Undermined Academic Potentials: A Multi-Level Study of the Main Psychosocial Factors that Contribute to Palestinian Sixth-Grade Children’s Academic Underachievement in the Gaza Strip

Title of the study

Undermined Academic Potentials: A Multi-Level Study of the Main Psychosocial Factors that Contribute to Palestinian Sixth-Grade Children’s Academic Underachievement in the Gaza Strip.

In Palestine and particularly in Gaza Strip, the decline in the rate of children’s academic achievement has reached a critical point. The UNRWA has reported that the decline in pass rates among 6th-graders between 1999/2000 and 2004/2005 is about 30% in different subjects. Without understanding the factors behind this phenomenon and, accordingly, planning and implementing effective intervention, further decline in children’s pass rates is expected. This could lead to an increase in children’s dropout rates which composes a serious threat to social and economic stability on both individual and society levels.

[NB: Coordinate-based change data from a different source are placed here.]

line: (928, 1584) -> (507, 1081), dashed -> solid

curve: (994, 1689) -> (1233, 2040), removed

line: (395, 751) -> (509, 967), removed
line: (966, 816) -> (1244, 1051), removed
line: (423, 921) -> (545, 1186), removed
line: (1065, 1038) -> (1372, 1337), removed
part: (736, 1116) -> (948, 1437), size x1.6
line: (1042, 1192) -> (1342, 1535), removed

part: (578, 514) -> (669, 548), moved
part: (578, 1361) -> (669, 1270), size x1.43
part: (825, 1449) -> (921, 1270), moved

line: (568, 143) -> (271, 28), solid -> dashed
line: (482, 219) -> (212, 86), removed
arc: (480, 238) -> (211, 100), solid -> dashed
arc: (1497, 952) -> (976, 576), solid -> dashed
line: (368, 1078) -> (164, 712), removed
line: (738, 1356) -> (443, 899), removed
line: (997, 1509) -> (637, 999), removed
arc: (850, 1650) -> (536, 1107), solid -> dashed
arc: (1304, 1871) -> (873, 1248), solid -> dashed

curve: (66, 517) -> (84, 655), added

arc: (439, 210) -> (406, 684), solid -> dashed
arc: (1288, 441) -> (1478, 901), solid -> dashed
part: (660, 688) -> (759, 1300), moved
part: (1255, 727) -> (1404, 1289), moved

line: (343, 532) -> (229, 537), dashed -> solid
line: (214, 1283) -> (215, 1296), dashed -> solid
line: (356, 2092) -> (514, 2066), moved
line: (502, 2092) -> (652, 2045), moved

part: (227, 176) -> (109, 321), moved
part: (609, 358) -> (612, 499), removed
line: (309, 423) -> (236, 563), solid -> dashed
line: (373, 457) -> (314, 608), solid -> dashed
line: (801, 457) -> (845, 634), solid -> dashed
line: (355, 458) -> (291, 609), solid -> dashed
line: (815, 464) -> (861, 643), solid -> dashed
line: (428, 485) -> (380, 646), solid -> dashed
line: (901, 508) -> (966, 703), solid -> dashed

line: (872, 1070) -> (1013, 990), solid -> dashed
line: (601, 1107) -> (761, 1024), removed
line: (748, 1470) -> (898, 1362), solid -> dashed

This study suggests that the decline in students’ pass rates (academic underachievement) may have been influenced by interacting psychosocial factors related to the child, home, school, and society levels that have undermined the children’s academic potentials. So, the study explores the multi-level psychosocial factors contributing to academic underachievement in sixth grade Palestinian students in Gaza Strip, employing a cross-sectional survey design.


The results showed that several factors on the personal, home, school and cross-systems levels were associated with academic underachievement. On the personal characteristics level, high hyperactivity/inattention, low self-esteem, and low use of cognitive strategies have significantly predicted academic underachievement. On the external factors level, fathers’ low education, parents’ high psychological control, parents’ high scholastic discouraging behavior, high rivalry in siblings’ relationships, and high loneliness in peer social relations have significantly predicted academic underachievement. The students’ high exposure to variety of major stressful life events was nearly significance in predicting their academic underachievement. On the combined personal and external factors’ level, low self-esteem, high sibling rivalry, and high loneliness in peer social relations have predicted academic underachievement while high hyperactivity/inattention, low fathers’ education, and high parents’ scholastic discouraging behaviors were nearly significant in predicting academic underachievement.


In conclusion, the results support the main assumption of this study that academic underachievement is multidimensional and multi-level factors contribute to its development, in line with the bioecological theory. Services and intervention programs should be set up to prevent and reverse the Palestinian students’ underachievement, with consolidated, consistent efforts and cooperation between school and home, backed up by the educational system and community programs. Suggested intervention strategies include: collaborative teaching in the classroom, adaptation of academic tasks and curriculums, individual and group counseling with child and family, peer-to-peer cooperation, and awareness or educational meetings for parents. The International Child Development Program (ICDP) could be a useful tool to use in improving the quality of the parent-child interaction and communication, and thereby support the development of the child’s abilities.